The thing is, back in LA I wasn’t the lone mothership hovering over her child. There were others, like me — other middle class mamas raised in the generation of Adam Walsh where Very Bad Things could happen. And while the rational part of us knew that these Very Bad Things rarely do happen, just the threat of them is enough to ingrain in us the understanding that the world is a scary place.
But in the States, most of us have it easy. We are not under constant threat of attack or annihilation. Even in LA, where police helicopters are more plentiful than stars in the smoggy night sky, things are pretty safe.
And as the world gets safer in the States with helmet laws and airbags and (in some places, curfews), as the crime rate actually decreases, our anxiety builds. Our need to create structure increases. Preschools have alarm codes. Everything is a choking hazard. If it’s not organic, it will kill you!
But things are different in Israel. This is a culture with real things to worry about; you know, like terrorist attacks or Ahmadinejad’s mood swings and itchy trigger fingers. Almost everyone here knows at least one other person killed in a bombing or a war. And maybe that’s why parents raise their kids to be more badass. Because they have to.
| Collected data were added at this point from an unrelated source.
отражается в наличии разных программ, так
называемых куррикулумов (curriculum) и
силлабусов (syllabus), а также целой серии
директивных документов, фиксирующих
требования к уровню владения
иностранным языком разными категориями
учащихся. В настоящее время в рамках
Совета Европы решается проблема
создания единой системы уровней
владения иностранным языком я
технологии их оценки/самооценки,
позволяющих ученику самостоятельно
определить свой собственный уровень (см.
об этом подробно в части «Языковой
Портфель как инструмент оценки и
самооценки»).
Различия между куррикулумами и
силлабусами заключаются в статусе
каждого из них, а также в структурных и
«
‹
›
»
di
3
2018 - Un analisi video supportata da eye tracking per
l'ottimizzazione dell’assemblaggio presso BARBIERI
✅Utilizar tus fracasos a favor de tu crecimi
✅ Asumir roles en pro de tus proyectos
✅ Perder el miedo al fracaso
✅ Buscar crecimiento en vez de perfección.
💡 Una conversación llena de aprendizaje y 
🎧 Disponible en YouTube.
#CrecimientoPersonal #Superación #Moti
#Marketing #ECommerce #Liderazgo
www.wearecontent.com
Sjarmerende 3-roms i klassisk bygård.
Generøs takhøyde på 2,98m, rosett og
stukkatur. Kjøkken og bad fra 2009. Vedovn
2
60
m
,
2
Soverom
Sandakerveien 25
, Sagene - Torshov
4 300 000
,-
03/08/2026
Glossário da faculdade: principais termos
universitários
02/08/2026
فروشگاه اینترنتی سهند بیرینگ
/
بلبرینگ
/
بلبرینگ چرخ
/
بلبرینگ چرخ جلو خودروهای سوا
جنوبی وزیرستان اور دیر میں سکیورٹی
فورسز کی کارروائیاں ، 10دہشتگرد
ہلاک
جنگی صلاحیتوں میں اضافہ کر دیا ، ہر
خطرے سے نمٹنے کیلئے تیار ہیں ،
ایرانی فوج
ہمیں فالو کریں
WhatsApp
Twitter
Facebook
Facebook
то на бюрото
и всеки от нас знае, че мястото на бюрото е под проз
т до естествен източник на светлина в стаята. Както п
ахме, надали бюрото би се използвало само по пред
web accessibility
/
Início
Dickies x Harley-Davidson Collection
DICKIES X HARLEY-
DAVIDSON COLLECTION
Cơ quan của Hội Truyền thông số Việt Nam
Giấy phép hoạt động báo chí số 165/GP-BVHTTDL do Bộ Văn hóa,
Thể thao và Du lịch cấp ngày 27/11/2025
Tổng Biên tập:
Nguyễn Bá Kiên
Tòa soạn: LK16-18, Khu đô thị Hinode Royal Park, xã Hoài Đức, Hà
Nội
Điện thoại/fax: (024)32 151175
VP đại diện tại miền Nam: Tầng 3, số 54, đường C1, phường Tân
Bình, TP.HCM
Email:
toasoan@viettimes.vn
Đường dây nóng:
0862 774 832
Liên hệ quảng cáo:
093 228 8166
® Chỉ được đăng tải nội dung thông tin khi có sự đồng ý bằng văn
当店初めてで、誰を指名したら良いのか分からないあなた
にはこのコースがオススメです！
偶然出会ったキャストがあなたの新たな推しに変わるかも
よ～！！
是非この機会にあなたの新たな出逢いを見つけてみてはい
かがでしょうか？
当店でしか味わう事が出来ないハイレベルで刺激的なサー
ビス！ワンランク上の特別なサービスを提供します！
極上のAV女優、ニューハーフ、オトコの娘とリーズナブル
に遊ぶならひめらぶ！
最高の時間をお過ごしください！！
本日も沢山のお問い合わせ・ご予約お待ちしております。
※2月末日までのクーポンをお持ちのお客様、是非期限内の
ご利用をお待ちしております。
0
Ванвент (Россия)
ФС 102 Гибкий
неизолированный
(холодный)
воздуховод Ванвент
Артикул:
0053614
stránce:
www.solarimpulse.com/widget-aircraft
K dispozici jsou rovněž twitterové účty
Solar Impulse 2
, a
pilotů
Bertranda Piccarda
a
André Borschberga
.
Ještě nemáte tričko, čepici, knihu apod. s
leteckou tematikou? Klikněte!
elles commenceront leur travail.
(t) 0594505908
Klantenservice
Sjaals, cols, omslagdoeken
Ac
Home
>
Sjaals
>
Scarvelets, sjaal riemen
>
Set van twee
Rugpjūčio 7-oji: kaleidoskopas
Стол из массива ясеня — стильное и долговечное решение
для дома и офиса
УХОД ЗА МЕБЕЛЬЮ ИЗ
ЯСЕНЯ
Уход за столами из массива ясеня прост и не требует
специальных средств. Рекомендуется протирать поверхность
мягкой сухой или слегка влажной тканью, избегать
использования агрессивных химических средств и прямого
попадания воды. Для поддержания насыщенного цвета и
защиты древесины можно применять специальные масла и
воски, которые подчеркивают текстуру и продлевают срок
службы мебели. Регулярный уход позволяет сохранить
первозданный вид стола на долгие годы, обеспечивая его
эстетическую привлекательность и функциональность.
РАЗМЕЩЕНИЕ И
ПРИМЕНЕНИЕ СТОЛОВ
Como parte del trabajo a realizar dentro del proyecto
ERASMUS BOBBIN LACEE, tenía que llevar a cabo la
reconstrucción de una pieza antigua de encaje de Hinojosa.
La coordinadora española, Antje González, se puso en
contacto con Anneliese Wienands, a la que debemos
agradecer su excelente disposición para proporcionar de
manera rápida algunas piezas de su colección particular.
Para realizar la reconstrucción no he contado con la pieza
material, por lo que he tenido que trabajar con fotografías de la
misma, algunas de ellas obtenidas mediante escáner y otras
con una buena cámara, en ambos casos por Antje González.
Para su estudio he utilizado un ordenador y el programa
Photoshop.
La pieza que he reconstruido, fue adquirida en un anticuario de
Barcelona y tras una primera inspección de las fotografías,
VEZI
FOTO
And at some point, I’ve had to let go. I’ve had to say “screw it;” my kids are Israeli even if I’m not. And if they’re going to survive here — to bravely embrace life in spite of my neuroses — then I need to let go.
So, I’m taking it one day at a time, making teeny tiny baby steps toward Israeli normalcy. My kids tumble down the slide by themselves. And when they fall — which they do — they learn the limits of their bodies and gravity. My kids go barefoot on the grass. And when they get stuck with a prickle — which happens — they learn to watch where they’re going. My kids negotiate their own space and their own autonomy. And when they disagree — which is often — they learn how to defend themselves.
And maybe one day I’ll have the courage to let my kids ride bicycles down the road, around the corner, and out of my sight. But believe you me, when (OK, if) that day comes, they’ll be wearing helmets. Just in case.